Nearly all different types of loans will have a promissory note attached. Student loans, personal loans, or a variety of other types are some of the most common unsecured loans. These will then have an unsecured note. The only guarantee that the borrower will repay the loaned money, in this case, is the fact that he or she signed the paper and essentially promised to do so. It is much more difficult, then, for a borrower to get an unsecured loan if he or she does not have stellar credit and low existing debts.
This is because the borrower has more limited options for recouping the funds if the lender does not repay as promised in the unsecured promissory note.

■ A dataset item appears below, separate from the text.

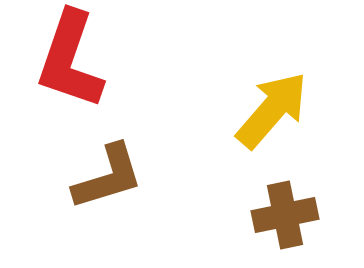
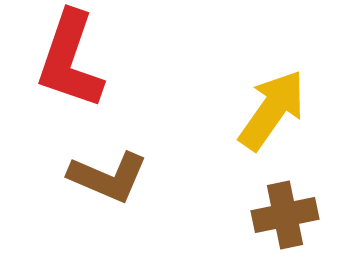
yellow arrow: rotated 6 degrees counterclockwise
brown L-shape: rotated 40 degrees clockwise
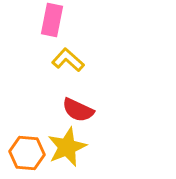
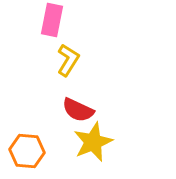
yellow L-shape: rotated 80 degrees clockwise
yellow star: moved 26 px right, 5 px up
orange hexagon: moved 2 px up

If a loan is secured by a house or a car, for instance, the lender can foreclose on the house or repossess the car because this is guaranteed debt, but the only option for a borrower who defaults on an unsecured loan or goes bankrupt is to sue, which itself can be a costly endeavor. Nonetheless, the unsecured promissory note does help to ensure that the funds will be repaid because it demonstrates that the borrower knew what he or she was agreeing to in signing the loan.
Most promissory notes are designed fairly similarly. The loan documents themselves will contain all of the fine print and the details of the loan itself, and the unsecured promissory note is designed to be a bit simpler. It will typically just contain the names and contact information of the lender and the borrower, as well as a brief outline of the terms of the loan and the due date of repayment. Still, though, it is necessary to fully read the note and ask any questions before signing anything; having a lawyer look over it would be even better.